Pirate attacks off the coast of West Africa almost doubled in 2016 while reduced funding for military patrols off the coast of Somalia led to a spike in hijackings in the Indian Ocean, a report has claimed.
There were 95 attacks by pirates in the waters of West Africa in 2016, up from 54 in the previous year, according to a report by antipiracy NGO Oceans Beyond Piracy (OBP) to be published Wednesday.
Two-thirds of the attacks were launched off Nigeria, where militants in the oil-rich southern marshlands have been wreaking havoc by attacking pipelines and oil terminals.
The report also said that a reduction in spending by the international community on counter-piracy efforts in the Indian Ocean may be behind a recent uptick in pirate activity off the coast of Somalia, which was once synonymous with hijackings.
Somali pirates have successfully boarded at least five vessels off the country’s coastline and in the Gulf of Aden—which separates northern Somalia from Yemen and is one of the world’s busiest shipping transit routes—in 2017.

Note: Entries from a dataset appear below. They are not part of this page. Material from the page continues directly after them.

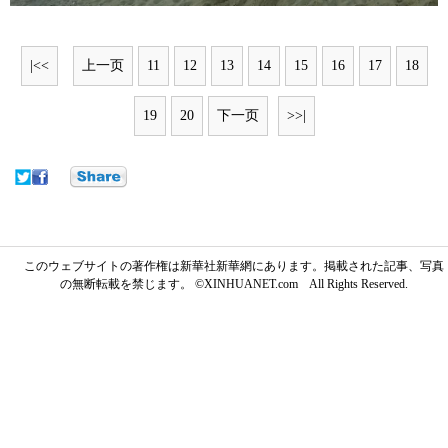
|<<
上一页
11
12
13
14
15
16
17
18
19
20
下一页
>>|
このウェブサイトの著作権は新華社新華網にあります。掲載された記事、写真
の無断転載を禁じます。 ©XINHUANET.com All Rights Reserved.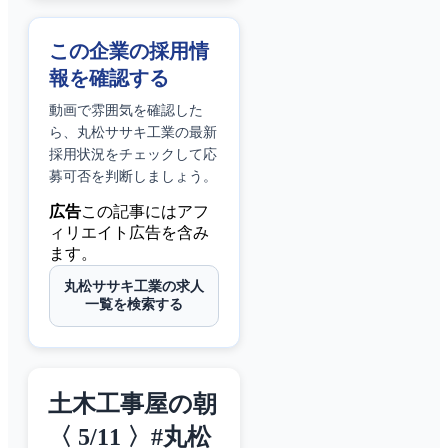
この企業の採用情
報を確認する
動画で雰囲気を確認した
ら、
丸松ササキ工業
の最新
採用状況をチェックして応
募可否を判断しましょう。
広告
この記事にはアフ
ィリエイト広告を含み
ます。
丸松ササキ工業の求人
一覧を検索する
土木工事屋の朝
〈 5/11 〉#丸松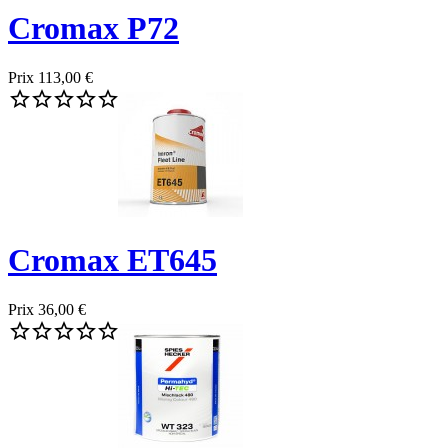
Cromax P72
Prix
113,00 €





Cromax ET645
Prix
36,00 €




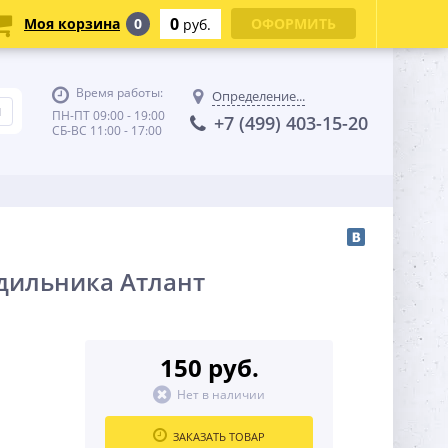
0
Моя корзина
0
ОФОРМИТЬ
руб.
Время работы:
Определение...
ПН-ПТ 09:00 - 19:00
+7 (499) 403-15-20
СБ-ВС 11:00 - 17:00
дильника Атлант
150 руб.
Нет в наличии
ЗАКАЗАТЬ ТОВАР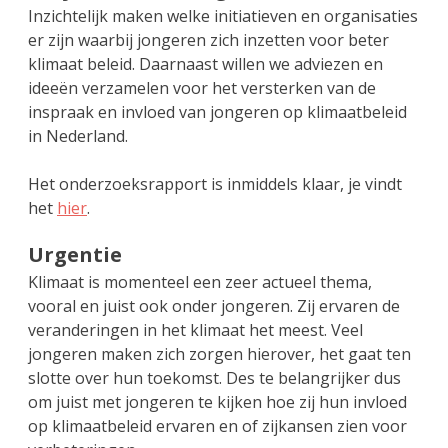
Inzichtelijk maken welke initiatieven en organisaties
er zijn waarbij jongeren zich inzetten voor beter
klimaat beleid. Daarnaast willen we adviezen en
ideeën verzamelen voor het versterken van de
inspraak en invloed van jongeren op klimaatbeleid
in Nederland.
Het onderzoeksrapport is inmiddels klaar, je vindt
het
hier
.
Urgentie
Klimaat is momenteel een zeer actueel thema,
vooral en juist ook onder jongeren. Zij ervaren de
veranderingen in het klimaat het meest. Veel
jongeren maken zich zorgen hierover, het gaat ten
slotte over hun toekomst. Des te belangrijker dus
om juist met jongeren te kijken hoe zij hun invloed
op klimaatbeleid ervaren en of zijkansen zien voor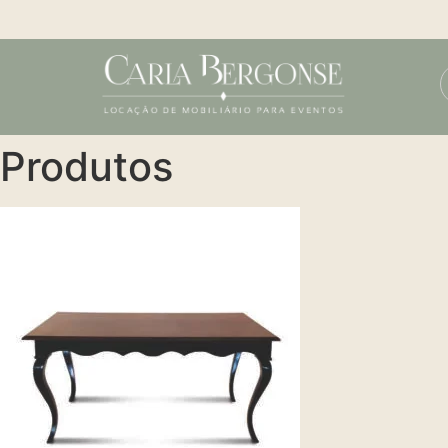
Produtos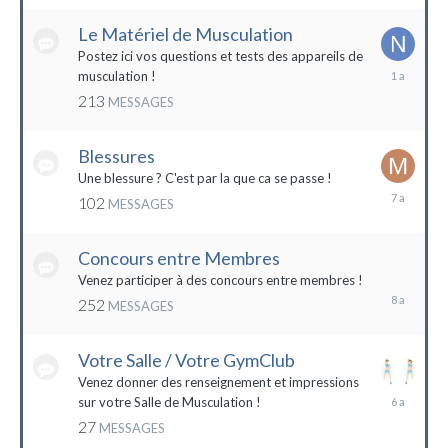
2022
Le Matériel de Musculation
Postez ici vos questions et tests des appareils de
8
musculation !
février
213
MESSAGES
2023
Blessures
Une blessure ? C'est par la que ca se passe !
19
102
MESSAGES
janvier
2017
Concours entre Membres
22
avril
Venez participer à des concours entre membres !
2016
252
MESSAGES
Votre Salle / Votre GymClub
Venez donner des renseignement et impressions
26
sur votre Salle de Musculation !
novembre
27
MESSAGES
2017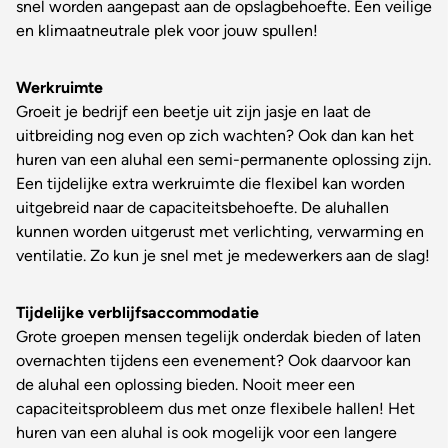
snel worden aangepast aan de opslagbehoefte. Een veilige
en klimaatneutrale plek voor jouw spullen!
Werkruimte
Groeit je bedrijf een beetje uit zijn jasje en laat de
uitbreiding nog even op zich wachten? Ook dan kan het
huren van een aluhal een semi-permanente oplossing zijn.
Een tijdelijke extra werkruimte die flexibel kan worden
uitgebreid naar de capaciteitsbehoefte. De aluhallen
kunnen worden uitgerust met verlichting, verwarming en
ventilatie. Zo kun je snel met je medewerkers aan de slag!
Tijdelijke verblijfsaccommodatie
Grote groepen mensen tegelijk onderdak bieden of laten
overnachten tijdens een evenement? Ook daarvoor kan
de aluhal een oplossing bieden. Nooit meer een
capaciteitsprobleem dus met onze flexibele hallen! Het
huren van een aluhal is ook mogelijk voor een langere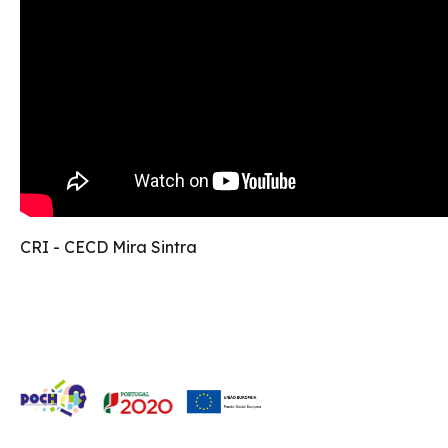
CRI - CECD Mira Sintra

One of the OBP report’s lead authors, Dirk Siebels, says that the attacks off West Africa—which stretches from Senegal down to Angola, a coastline of thousands of miles—are tied up with insecurity in Nigeria. “Most of these attacks are linked to Nigerian criminal groups operating in the Niger Delta,” Siebels tells Newsweek .
Nigeria’s economy is hugely dependent on oil: petroleum products account for more than 90 percent of the country’s exports, according to OPEC. Much of that oil comes from the Niger Delta, a vast, impoverished region in southern Nigeria that hosts several international oil companies.
Militant groups, which claim that the local population has not benefited from the region’s natural resources, plagued the Niger Delta in 2016. Attacks by militants cost the Nigerian economy almost $5 billion throughout the year and pushed the country into recession in mid-2016, as oil production fell by as much as half.
The Nigerian military has since deployed to the region and the country’s vice-president, Yemi Osinbajo, has made several peacemaking visits to the Delta in recent months.
Whereas pirates operating off the coast of Somalia have regularly attempted to hijack large vessels, the militants operating in Nigeria’s seas favor the method of kidnapping the crew of a ship, taking them onto land and going into hiding, where they demand a ransom.
In 2016, 96 seafarers were taken hostage in West Africa—more than twice the 44 abducted in 2015—though none were killed.
“These kidnap and ransom attacks are very complicated to deal with for navies and law enforcement agencies in Nigeria. There’s only very, very limited response time, you only need a very limited time on the ship to kidnap crew members,” says Siebels.
Siebels also says that whereas hijackings may be possible in Somalia—where decades of civil war and insurgency have left a fragile state with limited law enforcement capacities—pirates could not get away with similar tactics in Nigeria.
“In Nigeria, you have a functioning state, a functioning government and law enforcement agencies. It’s quite simply impossible to take a ship, sail it to somewhere off the Niger Delta, anchor it and hold ransom negotiations over an extended period of time without any law enforcement agency becoming involved,” says Siebels.
In their heyday in 2011, Somali pirates launched 237 attacks, according to the International Maritime Bureau, and the phenomenon cost the global economy an estimated $6.6 billion. As a result, a 31-nation, U.S. led counter-piracy task force was set up to patrol the region and acts of piracy were driven down to close to zero, until the spate of attacks in 2017.
The OBP report stated that while the economic cost of Somali piracy has fallen significantly since 2011, there has been little investment in building regional maritime security capacity.
International actors currently constitute around 95 percent of funding towards deterrence efforts in the region and the report suggested that a decrease in international funding, without establishing adequate mechanisms in Somalia and elsewhere, could contribute to a revival in Somali piracy. Several factors have been identified as contributing to the recent Somali pirate attacks.
The commander of U.S. military forces in Africa said that the drought in Somalia —which has more than 6 million people facing a lack of food that could lead to malnutrition or starvation—was likely playing a role in the hijackings, several of which targeted ships carrying food and oil. Somali fishermen themselves have complained of illegal fishing in the country’s waters, which has made their livelihoods unsustainable and forced them into piracy.